Fourthly, Gold ETFS is one of the various means of investing in gold and it is interesting investment because it saves you time, cost, administrative burden etc. When you calculate your overall gold exposure, you need to add up all your gold holdings. Be it in gold bars, coins, jewellery, gold bond and gold ETFs. It is normally recommended that your exposure to gold should be in the range of 8-12% and a bigger shift towards gold is not recommended. Depending on the uncertainty in the markets, one can tweak their overall gold holdings within the range mentioned above.

Fifthly, it needs to be remembered that Gold ETF saves you costs like storage, handling, conversion etc. That is largely true. Of course, when you buy gold ETF, some of the charges like storage, movement and custody get billed to your fund. That means you eventually pay for it. But the big cost you incur in physical gold is the loss you incur in terms of making charges, erosion in value, carat mismatch etc. With gold ETF, 10 gm means 10 gm. That is the advantage.

Sixthly, Gold ETFs are not risk-free, just as gold is not risk-free. It is just that they are a lot more liquid form of investment compared to physical gold. Neither gold, nor gold ETFs are risk-free. Of course, when you invest in gold ETFs issued by a SEBI registered MF, you have the comfort that your ETF units are backed by actual gold lying with the gold custodian bank. However, if the gold prices go down sharply in the Indian gold market, then the NAV of your gold ETF also goes down sharply. The price risk does exist in a Gold ETF too.

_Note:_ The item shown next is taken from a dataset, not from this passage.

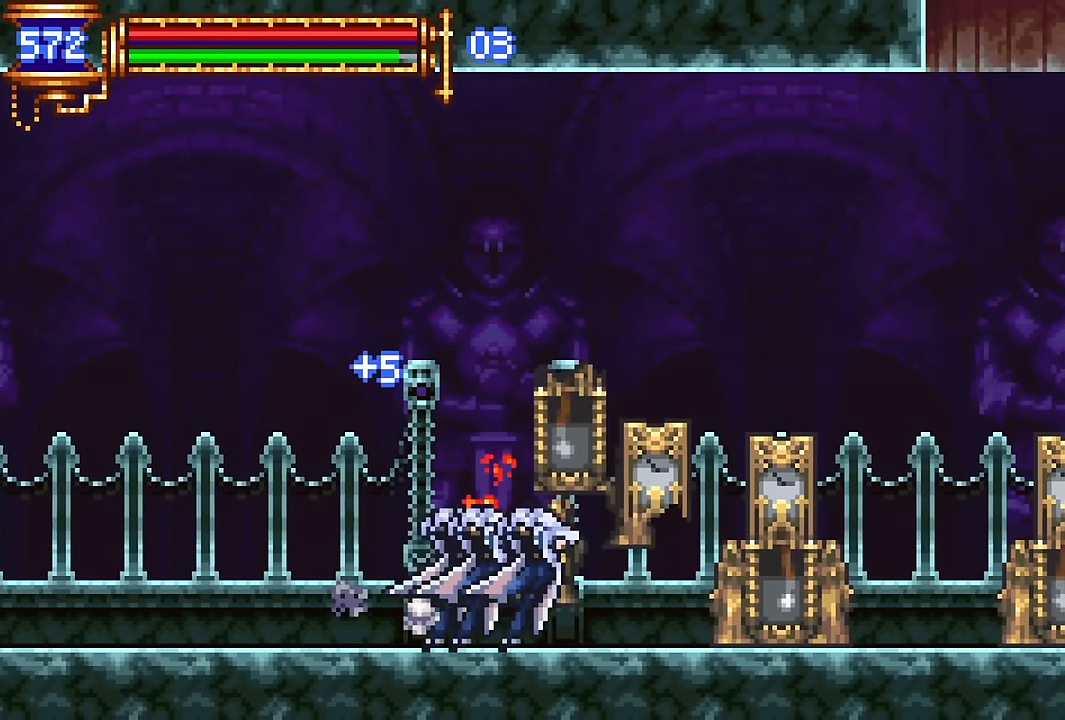
{"buttons": ["DPAD_LEFT"], "events": [[34, "CROSS", "down"], [34, "DPAD_RIGHT", "down"], [67, "CROSS", "up"], [217, "SQUARE", "down"], [317, "SQUARE", "up"], [384, "DPAD_RIGHT", "up"], [417, "DPAD_LEFT", "down"]]}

Is it really true that gold ETFs are more liquid? The answer is clearly in the affirmative. That is technically correct, but practically there are some caveats. Typically, different Mutual Fund AMCs have issued gold ETFs in India. If you look at the liquidity and trading data, not all these funds are equally liquid. In some cases, the gold ETFs are not very liquid. As retail investors you need to ensure that you invest in gold ETFs issued by established mutual funds with a track record of trading and liquidity in the markets.